- WHAT TO PRODUCE -
Below are entries to reproduce exactly, apart from their pictures.

[Items from a data source]

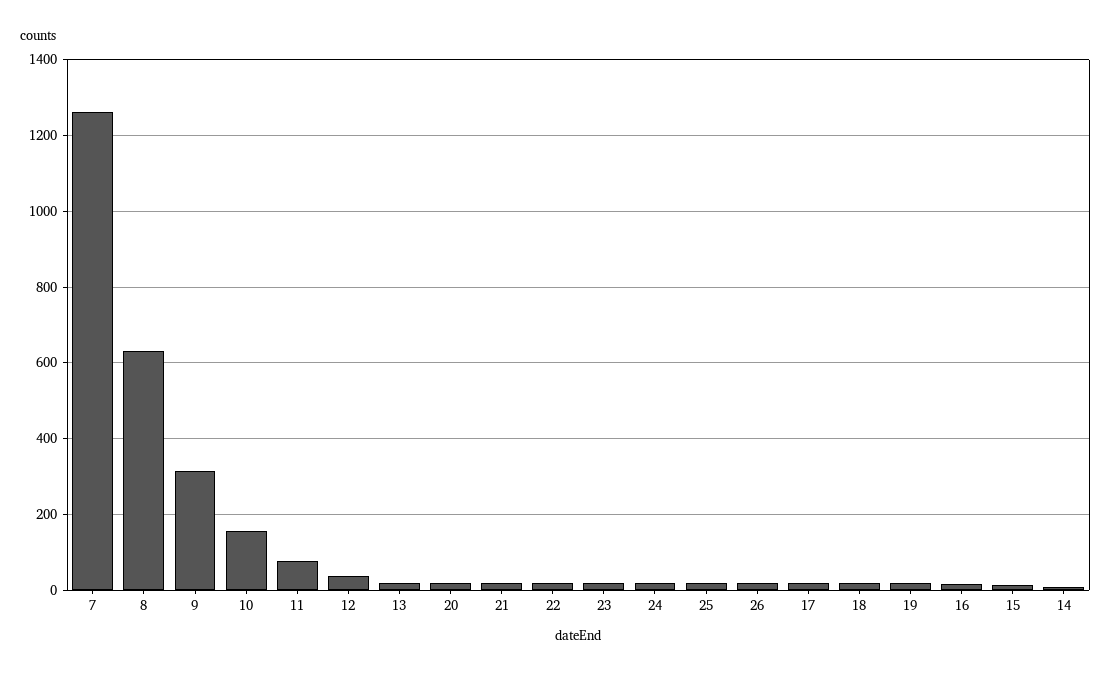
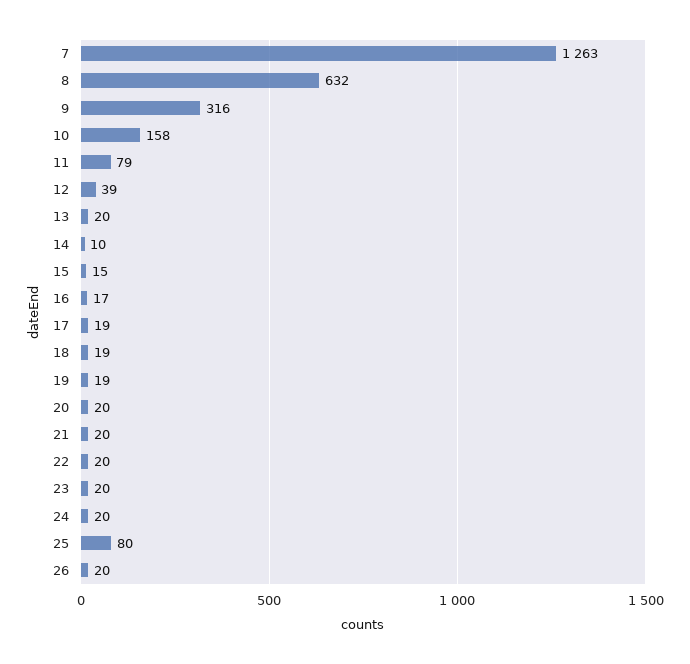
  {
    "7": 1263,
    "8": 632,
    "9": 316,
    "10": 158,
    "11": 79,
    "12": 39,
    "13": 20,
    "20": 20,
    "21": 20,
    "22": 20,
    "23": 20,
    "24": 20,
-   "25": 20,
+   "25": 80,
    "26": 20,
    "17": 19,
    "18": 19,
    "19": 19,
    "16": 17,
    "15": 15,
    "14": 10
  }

- EXPECTED ANSWER -
  {
    "7": 1263,
    "8": 632,
    "9": 316,
    "10": 158,
    "11": 79,
    "12": 39,
    "13": 20,
    "20": 20,
    "21": 20,
    "22": 20,
    "23": 20,
    "24": 20,
-   "25": 20,
+   "25": 80,
    "26": 20,
    "17": 19,
    "18": 19,
    "19": 19,
    "16": 17,
    "15": 15,
    "14": 10
  }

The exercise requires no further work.